Back when Ram was still Dodge Ram, the company released a high-performance pickup truck of its own: the SRT-10. Designed as a limited-production special edition, the SRT-10 made its debut in 2002 and contained the same 8.3-liter V10 engine as the Dodge Viper sports car. With the capacity to deliver up to 500 horsepower and 525 lb-ft of torque, the SRT-10 was dubbed the world’s fastest production truck in 2004, clocking in at 154.5 mph.

#4 – Hummer

The military’s HMMWV crossed over into consumer production in 1992 as the Hummer. Manufactured by AM General, the Hummer lineup included the H1, the H2, and the H3 models during its roughly 18-year run. These humongous trucks and SUVs attracted the interest of buyers looking to make an aggressive statement, but the market eventually moved on because of their poor fuel economy and oversized dimensions. Originally built by the same AM General that built the military’s HMMWV, the Hummer brand was later sold to GM before production ended in 2010. Today, GMC is reviving the Hummer as an off-road EV, but we’ll have to see if it lives up to the original.

#3 – Subaru Baja

The all-wheel drive Subaru Baja was an interesting body style that crossed into multiple categories, including passenger car, pickup truck, and utility vehicle. Because of its all-things-to-all-people design, the Baja at first seemed like an intelligent way for Subaru to expand its customer appeal and branch out with a more truck-like offering. Unfortunately, the Baja fell short and lasted only four years, not achieving the rally car-oriented appeal for which it was designed and instead creating buyer confusion. Still, it remains a reliable, capable vehicle despite the lack of aesthetic appeal.

#2 – Toyota FJ Cruiser

A fan favorite, buyers are still surprised that Toyota bid adieu to the aggressively-styled Jeep alternative, the FJ Cruiser. The SUV launched in 2003, and Toyota halted production in 2014 for the American market despite continuing to sell the FJ overseas. Lauded as a “purpose-driven” vehicle, the FJ was all about off-roading performance and received high marks from journalists and enthusiasts. Unfortunately, sales went from a high of 56,225 in its debut year to fewer than 15,000 at the end of its run, largely due to competition and the FJ’s insufficient fuel economy. Today, FJ Cruisers are still in high demand. We wonder if Toyota will bring it back someday.

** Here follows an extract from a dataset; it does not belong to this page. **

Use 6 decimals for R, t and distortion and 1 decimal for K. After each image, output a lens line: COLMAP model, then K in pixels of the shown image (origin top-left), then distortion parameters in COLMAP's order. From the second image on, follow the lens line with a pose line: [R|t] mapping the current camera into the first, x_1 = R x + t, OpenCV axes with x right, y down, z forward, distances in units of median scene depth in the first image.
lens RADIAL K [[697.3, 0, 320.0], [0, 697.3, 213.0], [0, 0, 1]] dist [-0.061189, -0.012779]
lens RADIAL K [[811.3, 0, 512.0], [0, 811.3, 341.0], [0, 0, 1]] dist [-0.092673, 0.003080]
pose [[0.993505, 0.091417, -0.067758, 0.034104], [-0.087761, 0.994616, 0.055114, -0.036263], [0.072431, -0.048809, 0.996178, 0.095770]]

A white 1986 Jeep Comanche is shown parked on grass under a blue sky.

#1 – Jeep Comanche

The Commanche came along in 1984, a time when automotive manufacturers were embracing the idea that pickup trucks weren’t just purchased for their capabilities. In fact, plenty of buyers who would never tow, haul, or otherwise need the utility a pickup truck offered were still interested in the body style. Enter the Comanche, Jeep’s compact pickup built on the same platform as the Cherokee. Offered in rear-wheel drive or all-wheel drive, the Commanche came with the choice of a 6-foot or 7-foot bed, as well as four different engines over the course of its six-year lifespan.

Out of Production, But Not Forgotten

Does one of these gone-but-not-forgotten trucks sound appealing? We wouldn’t be surprised since these trucks represent more manufacturer innovation than their short-run existences might suggest. Hunting down a discontinued truck does make buying a used vehicle a little more complex, however, because once you find it, you still need to ensure it’s in great condition, especially when it’s an older model.

Part of the fun for niche used car buyers is definitely the hunt, though. There’s nothing quite like the thrill of finding a rare vehicle in great condition. It isn’t always the mainstream cars and trucks that appeal to buyers; lots of us prefer something with a little more character and uniqueness. Pulling up in a vehicle that causes bystanders to wonder what it is is all part of the appeal.

If you love trucks and you can’t find one you like in current production, dig a little deeper into one of these nine contenders. Some, including the Toyota FJ Cruiser, have never lost their popularity, and because of that, demand runs high. Others are more obscure and rare – like the Ram SRT-10 – and designed for niche buyers. Whatever your goal, we hope these trucks get your mind working so you can land on the vehicle that fits your tastes, lifestyle, and desire for individuality.